# [PROBLEM DETAILS]
Output every text line from the rows below as a Markdown table with the columns No. and Line, numbering the lines in order. Leave out blank lines and the pictures.

# [SUPPLIED DATA]
####################
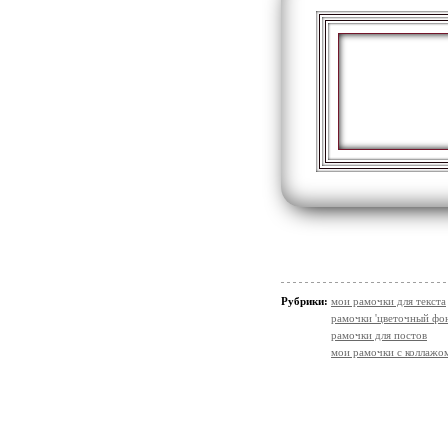
Рубрики:
мои рамочки для текста
рамочки 'цветочный фон
рамочки для постов
мои рамочки с коллажо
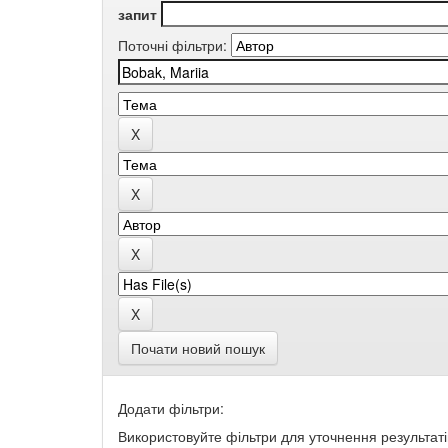
запит
Поточні фільтри:
Почати новий пошук
Додати фільтри:
Використовуйте фільтри для уточнення результаті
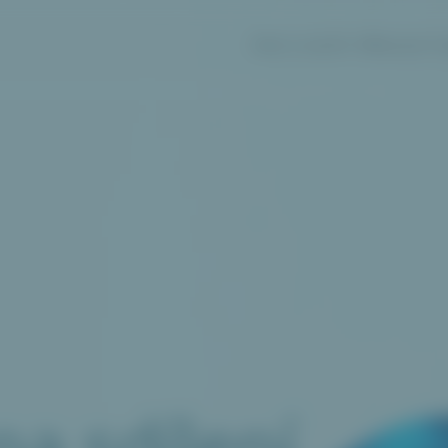
PRO E-SHOPY
PŘEHLED FU
na
sdílení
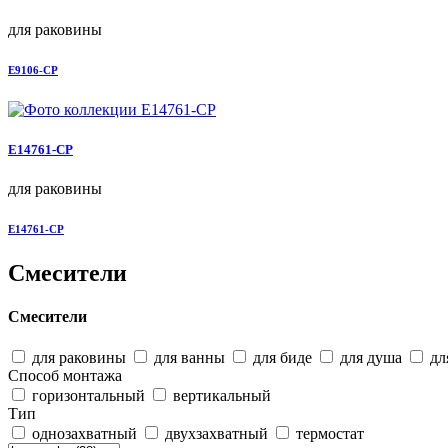
для раковины
E9106-CP
E14761-CP
для раковины
E14761-CP
Смесители
Смесители
для раковины
для ванны
для биде
для душа
дл
Способ монтажа
горизонтальный
вертикальный
Тип
однозахватный
двухзахватный
термостат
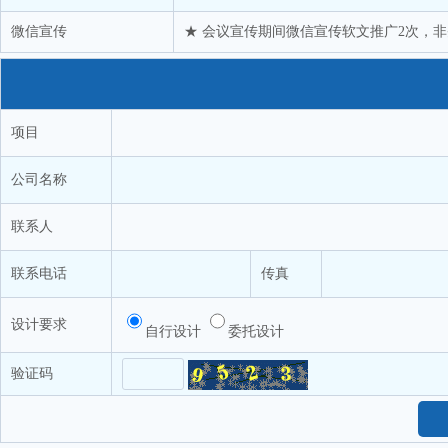
微信宣传
★ 会议宣传期间微信宣传软文推广2次，非
项目
公司名称
联系人
联系电话
传真
设计要求
自行设计
委托设计
验证码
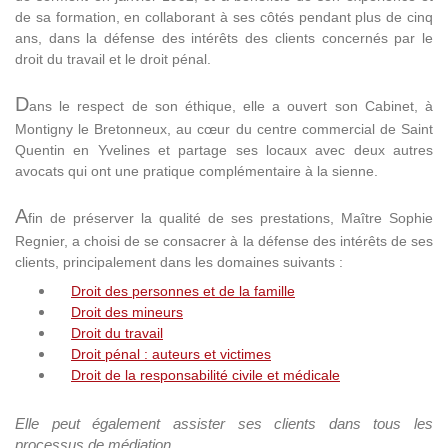
de sa formation, en collaborant à ses côtés pendant plus de cinq
ans, dans la défense des intérêts des clients concernés par le
droit du travail et le droit pénal.
D
ans le respect de son éthique, elle a ouvert son Cabinet, à
Montigny le Bretonneux, au cœur du centre commercial de Saint
Quentin en Yvelines et partage ses locaux avec deux autres
avocats qui ont une pratique complémentaire à la sienne.
A
fin de préserver la qualité de ses prestations, Maître Sophie
Regnier, a choisi de se consacrer à la défense des intérêts de ses
clients, principalement dans les domaines suivants :
Droit des personnes et de la famille
Droit des mineurs
Droit du travail
Droit pénal : auteurs et victimes
Droit de la responsabilité civile et médicale
Elle peut également assister ses clients dans tous les
processus de médiation.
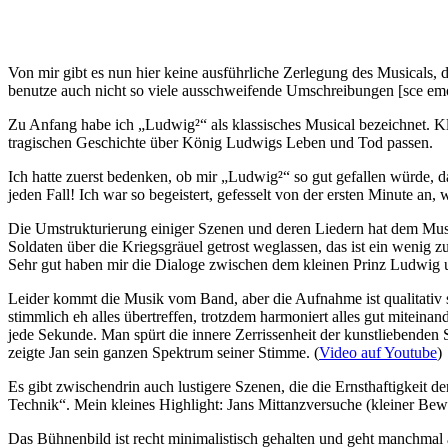
Von mir gibt es nun hier keine ausführliche Zerlegung des Musicals, d
benutze auch nicht so viele ausschweifende Umschreibungen [sce em
Zu Anfang habe ich „Ludwig²“ als klassisches Musical bezeichnet. K
tragischen Geschichte über König Ludwigs Leben und Tod passen.
Ich hatte zuerst bedenken, ob mir „Ludwig²“ so gut gefallen würde, d
jeden Fall! Ich war so begeistert, gefesselt von der ersten Minute an, w
Die Umstrukturierung einiger Szenen und deren Liedern hat dem Musi
Soldaten über die Kriegsgräuel getrost weglassen, das ist ein wenig 
Sehr gut haben mir die Dialoge zwischen dem kleinen Prinz Ludwig 
Leider kommt die Musik vom Band, aber die Aufnahme ist qualitativ 
stimmlich eh alles übertreffen, trotzdem harmoniert alles gut miteinan
jede Sekunde. Man spürt die innere Zerrissenheit der kunstliebenden 
zeigte Jan sein ganzen Spektrum seiner Stimme. (
Video auf Youtube
)
Es gibt zwischendrin auch lustigere Szenen, die die Ernsthaftigkei
Technik“. Mein kleines Highlight: Jans Mittanzversuche (kleiner Be
Das Bühnenbild ist recht minimalistisch gehalten und geht manchmal au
####################
# [RESULT]
| No. | Line |
|---|---|
| 1 | Рубрики: |
| 2 | мои рамочки для текста |
| 3 | рамочки 'цветочный фон |
| 4 | рамочки для постов |
| 5 | мои рамочки с коллажо |
| 6 | запит |
| 7 | Поточні фільтри: |
| 8 | Почати новий пошук |
| 9 | Додати фільтри: |
| 10 | Використовуйте фільтри для уточнення результаті |
| 11 | PRO E-SHOPY |
| 12 | PŘEHLED FU |
| 13 | na |
| 14 | sdílení |
| 15 | для раковины |
| 16 | E9106-CP |
| 17 | E14761-CP |
| 18 | для раковины |
| 19 | E14761-CP |
| 20 | Смесители |
| 21 | Смесители |
| 22 | для раковины |
| 23 | для ванны |
| 24 | для биде |
| 25 | для душа |
| 26 | дл |
| 27 | Способ монтажа |
| 28 | горизонтальный |
| 29 | вертикальный |
| 30 | Тип |
| 31 | однозахватный |
| 32 | двухзахватный |
| 33 | термостат |
| 34 | 微信宣传 |
| 35 | ★ 会议宣传期间微信宣传软文推广2次，非 |
| 36 | 项目 |
| 37 | 公司名称 |
| 38 | 联系人 |
| 39 | 联系电话 |
| 40 | 传真 |
| 41 | 设计要求 |
| 42 | 自行设计 |
| 43 | 委托设计 |
| 44 | 验证码 |
| 45 | de sa formation, en collaborant à ses côtés pendant plus de cinq |
| 46 | ans, dans la défense des intérêts des clients concernés par le |
| 47 | droit du travail et le droit pénal. |
| 48 | D |
| 49 | ans le respect de son éthique, elle a ouvert son Cabinet, à |
| 50 | Montigny le Bretonneux, au cœur du centre commercial de Saint |
| 51 | Quentin en Yvelines et partage ses locaux avec deux autres |
| 52 | avocats qui ont une pratique complémentaire à la sienne. |
| 53 | A |
| 54 | fin de préserver la qualité de ses prestations, Maître Sophie |
| 55 | Regnier, a choisi de se consacrer à la défense des intérêts de ses |
| 56 | clients, principalement dans les domaines suivants : |
| 57 | Droit des personnes et de la famille |
| 58 | Droit des mineurs |
| 59 | Droit du travail |
| 60 | Droit pénal : auteurs et victimes |
| 61 | Droit de la responsabilité civile et médicale |
| 62 | Elle peut également assister ses clients dans tous les |
| 63 | processus de médiation. |
| 64 | Von mir gibt es nun hier keine ausführliche Zerlegung des Musicals, d |
| 65 | benutze auch nicht so viele ausschweifende Umschreibungen [sce em |
| 66 | Zu Anfang habe ich „Ludwig²“ als klassisches Musical bezeichnet. K |
| 67 | tragischen Geschichte über König Ludwigs Leben und Tod passen. |
| 68 | Ich hatte zuerst bedenken, ob mir „Ludwig²“ so gut gefallen würde, d |
| 69 | jeden Fall! Ich war so begeistert, gefesselt von der ersten Minute an, w |
| 70 | Die Umstrukturierung einiger Szenen und deren Liedern hat dem Musi |
| 71 | Soldaten über die Kriegsgräuel getrost weglassen, das ist ein wenig  |
| 72 | Sehr gut haben mir die Dialoge zwischen dem kleinen Prinz Ludwig  |
| 73 | Leider kommt die Musik vom Band, aber die Aufnahme ist qualitativ  |
| 74 | stimmlich eh alles übertreffen, trotzdem harmoniert alles gut miteinan |
| 75 | jede Sekunde. Man spürt die innere Zerrissenheit der kunstliebenden  |
| 76 | zeigte Jan sein ganzen Spektrum seiner Stimme. ( |
| 77 | Video auf Youtube |
| 78 | ) |
| 79 | Es gibt zwischendrin auch lustigere Szenen, die die Ernsthaftigkei |
| 80 | Technik“. Mein kleines Highlight: Jans Mittanzversuche (kleiner Be |
| 81 | Das Bühnenbild ist recht minimalistisch gehalten und geht manchmal au |